这个题就按标记查看行、列、3*3单元格是否数字重复即可,遍历整个表时遇到数字将对应标志数组的位置置为true,如果下次发现位置已经为true说明重复,返回false。行列的标志很好置位,单元格的数组置位可以这样:一共九个单元格,其坐标与数组对应位置为
(0,0)(0,1)(0,2) (0,3)(0,4)(0,5) (0,6)(0,7)(0,8)

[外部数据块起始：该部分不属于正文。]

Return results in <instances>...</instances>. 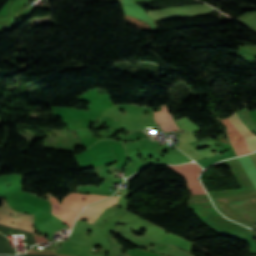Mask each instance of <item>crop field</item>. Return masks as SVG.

(1,0)(1,1)(1,2)-->第0行 (1,3)(1,4)(1,5)-->第1行 (1,6)(1,7)(1,8)-->第2行
(2,0)(2,1)(2,2) (2,3)(2,4)(2,5) (2,6)(2,7)(2,8)
(3,0)(3,1)(3,2) (3,3)(3,4)(3,5) (3,6)(3,7)(3,8)
(4,0)(4,1)(4,2)-->第3行 (4,3)(4,4)(4,5)-->第4行 (4,6)(4,7)(4,8)-->第5行
(5,0)(5,1)(5,2) (5,3)(5,4)(5,5) (5,6)(5,7)(5,8)
(6,0)(6,1)(6,2) (6,3)(6,4)(6,5) (6,6)(6,7)(6,8)
(7,0)(7,1)(7,2)-->第8行 (7,3)(7,4)(7,5)-->第7行 (7,6)(7,7)(7,8)-->第8行
(8,0)(8,1)(8,2) (8,3)(8,4)(8,5) (8,6)(8,7)(8,8)
所以其对应关系可以描述为3*(i/3)+(j/3)。
C++源代码:
class Solution {
public:
bool isValidSudoku(vector<vector<char>>& board) {
int m = board.size();
int n = board[0].size();
if (m!=9 || n!=9) return false;
vector<vector<bool>> row(m, vector<bool>(n, false));
vector<vector<bool>> col(m, vector<bool>(n, false));
vector<vector<bool>> cell(m, vector<bool>(n, false));
for(int i=0;i<m;i++)
{
for(int j=0;j<n;j++)
{
int t = board[i][j];
if(t>='1' && t<='9')
{
int k = t - '1';
if(row[i][k] || col[k][j] || cell[3*(i/3)+j/3][k])
return false;
row[i][k] = true;
col[k][j] = true;
cell[3*(i/3)+j/3][k] = true;
}
}
}
return true;
}
};
python3源代码:
class Solution:
def isValidSudoku(self, board):
"""
:type board: List[List[str]]
:rtype: bool
"""
m = len(board)
n = len(board[0])
if m!=9 or n!=9:
return False
row = [[False for col in range(n)] for row in range(m)]
col = [[False for col in range(n)] for row in range(m)]
cell = [[False for col in range(n)] for row in range(m)]
for i in range(m):
for j in range(n):
t = ord(board[i][j])
if t>=ord('1') and t<=ord('9'):
k = t - ord('1')
if row[i][k] or col[k][j] or cell[3*(i//3)+(j//3)][k]:
return False
row[i][k] = True
col[k][j] = True
cell[3*(i//3)+(j//3)][k] = True
return True
这里要注意的是python中list初始化的时候的代码,这种初始化是比较推荐的,如果使用[[false]*n]*m这种方式只是浅复制,会造成只要修改一个那么每一行都会修改的问题。所以还是采用推荐的方法去初始化列表。